Real-Variable Characterizations Of Hardy Spaces Associated With Bessel Operators

TL;DR

This paper characterizes Hardy spaces associated with Bessel operators using various maximal and square function approaches, providing new insights into their structure and Riesz transform relations.

Contribution

It introduces novel characterizations of Hardy spaces linked to Bessel operators via multiple analytical tools, expanding understanding of these function spaces.

Findings

Characterizations via radial, nontangential, and grand maximal functions

Establishment of Littlewood-Paley g-function and Lusin-area function descriptions

Riesz transform characterization of Hardy spaces

Abstract

Let $\lambda>0$, $p\in((2\lz+1)/(2\lz+2), 1]$, and $\triangle_\lambda\equiv-\frac{d^2}{dx^2}-\frac{2\lambda}{x} \frac d{dx}$ be the Bessel operator.

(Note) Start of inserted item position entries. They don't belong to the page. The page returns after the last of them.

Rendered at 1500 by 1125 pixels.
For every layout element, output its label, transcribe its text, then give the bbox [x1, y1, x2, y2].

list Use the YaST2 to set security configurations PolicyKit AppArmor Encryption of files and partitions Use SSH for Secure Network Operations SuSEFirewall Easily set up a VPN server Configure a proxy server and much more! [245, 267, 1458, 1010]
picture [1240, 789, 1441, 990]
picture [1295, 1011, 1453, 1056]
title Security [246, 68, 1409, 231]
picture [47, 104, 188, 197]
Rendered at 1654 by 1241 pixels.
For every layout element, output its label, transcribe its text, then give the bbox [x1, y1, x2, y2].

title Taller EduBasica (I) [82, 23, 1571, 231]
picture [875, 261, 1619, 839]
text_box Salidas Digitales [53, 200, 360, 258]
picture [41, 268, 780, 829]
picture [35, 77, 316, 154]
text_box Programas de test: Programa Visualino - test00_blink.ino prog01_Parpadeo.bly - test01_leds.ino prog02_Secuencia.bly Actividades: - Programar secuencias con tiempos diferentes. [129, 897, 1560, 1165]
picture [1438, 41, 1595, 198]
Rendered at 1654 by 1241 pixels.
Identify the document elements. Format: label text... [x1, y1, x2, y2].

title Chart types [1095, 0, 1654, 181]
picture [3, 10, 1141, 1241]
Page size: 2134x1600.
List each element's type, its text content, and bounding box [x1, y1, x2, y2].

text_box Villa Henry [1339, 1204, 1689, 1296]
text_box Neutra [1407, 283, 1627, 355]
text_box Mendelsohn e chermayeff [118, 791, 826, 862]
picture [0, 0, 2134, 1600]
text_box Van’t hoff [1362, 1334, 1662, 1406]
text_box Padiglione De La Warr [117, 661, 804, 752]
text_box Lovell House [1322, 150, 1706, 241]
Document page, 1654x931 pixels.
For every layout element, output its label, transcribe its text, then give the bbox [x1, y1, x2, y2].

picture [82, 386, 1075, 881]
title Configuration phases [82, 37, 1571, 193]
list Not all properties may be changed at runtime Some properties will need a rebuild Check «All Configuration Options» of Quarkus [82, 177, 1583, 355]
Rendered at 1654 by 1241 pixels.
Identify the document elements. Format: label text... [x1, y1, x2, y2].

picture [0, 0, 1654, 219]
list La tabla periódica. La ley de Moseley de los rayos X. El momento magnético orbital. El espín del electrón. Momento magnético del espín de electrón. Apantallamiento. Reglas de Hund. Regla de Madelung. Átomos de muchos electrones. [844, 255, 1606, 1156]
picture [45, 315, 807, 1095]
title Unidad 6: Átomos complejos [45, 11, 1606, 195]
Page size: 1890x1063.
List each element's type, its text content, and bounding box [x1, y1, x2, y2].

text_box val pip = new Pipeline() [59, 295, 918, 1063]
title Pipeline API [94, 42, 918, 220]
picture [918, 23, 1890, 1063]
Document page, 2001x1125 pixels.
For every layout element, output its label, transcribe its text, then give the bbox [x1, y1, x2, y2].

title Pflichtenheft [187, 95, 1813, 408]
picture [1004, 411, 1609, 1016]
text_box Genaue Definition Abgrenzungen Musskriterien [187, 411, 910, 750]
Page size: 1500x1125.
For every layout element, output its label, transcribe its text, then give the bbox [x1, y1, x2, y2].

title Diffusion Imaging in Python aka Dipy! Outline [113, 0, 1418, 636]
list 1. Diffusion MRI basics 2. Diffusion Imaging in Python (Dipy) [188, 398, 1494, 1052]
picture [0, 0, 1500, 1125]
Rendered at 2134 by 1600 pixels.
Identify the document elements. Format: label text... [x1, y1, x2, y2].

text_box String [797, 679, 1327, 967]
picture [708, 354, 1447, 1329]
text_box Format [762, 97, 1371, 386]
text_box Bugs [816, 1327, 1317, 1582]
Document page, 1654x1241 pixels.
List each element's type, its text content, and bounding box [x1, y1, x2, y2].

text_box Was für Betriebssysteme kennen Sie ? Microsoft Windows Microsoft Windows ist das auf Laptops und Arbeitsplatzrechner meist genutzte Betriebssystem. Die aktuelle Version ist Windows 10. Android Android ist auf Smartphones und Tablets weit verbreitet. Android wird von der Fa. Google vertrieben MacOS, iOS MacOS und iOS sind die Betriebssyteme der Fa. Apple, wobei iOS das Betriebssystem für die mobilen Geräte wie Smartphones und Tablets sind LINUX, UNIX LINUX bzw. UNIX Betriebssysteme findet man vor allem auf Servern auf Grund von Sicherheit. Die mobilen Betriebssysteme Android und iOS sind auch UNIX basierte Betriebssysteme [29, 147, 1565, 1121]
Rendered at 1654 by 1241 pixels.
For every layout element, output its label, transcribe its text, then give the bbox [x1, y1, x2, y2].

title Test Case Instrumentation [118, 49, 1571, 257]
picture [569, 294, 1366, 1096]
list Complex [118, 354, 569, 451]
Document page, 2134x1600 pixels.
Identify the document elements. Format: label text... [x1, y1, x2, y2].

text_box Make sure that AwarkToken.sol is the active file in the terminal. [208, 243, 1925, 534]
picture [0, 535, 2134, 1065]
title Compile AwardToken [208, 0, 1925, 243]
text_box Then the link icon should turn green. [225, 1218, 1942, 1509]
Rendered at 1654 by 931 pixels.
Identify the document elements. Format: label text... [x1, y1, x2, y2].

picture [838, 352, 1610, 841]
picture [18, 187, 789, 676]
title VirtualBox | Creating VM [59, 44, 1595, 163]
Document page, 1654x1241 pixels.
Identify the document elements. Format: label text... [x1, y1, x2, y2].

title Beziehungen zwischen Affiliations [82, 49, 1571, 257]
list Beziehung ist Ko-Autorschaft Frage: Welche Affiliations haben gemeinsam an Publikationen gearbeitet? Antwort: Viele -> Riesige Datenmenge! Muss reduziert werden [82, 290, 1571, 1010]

In this paper, the authors establish the characterizations of atomic Hardy spaces $H^p((0, \infty), dm_\lambda)$ associated with $\triangle_\lambda$ in terms of the radial maximal function, the nontangential maximal function, the grand maximal function, the Littlewood-Paley $g$-function and the Lusin-area function, where $dm_\lambda(x)\equiv x^{2\lambda}\,dx$. As an application, the authors further obtain the Riesz transform characterization of these Hardy spaces.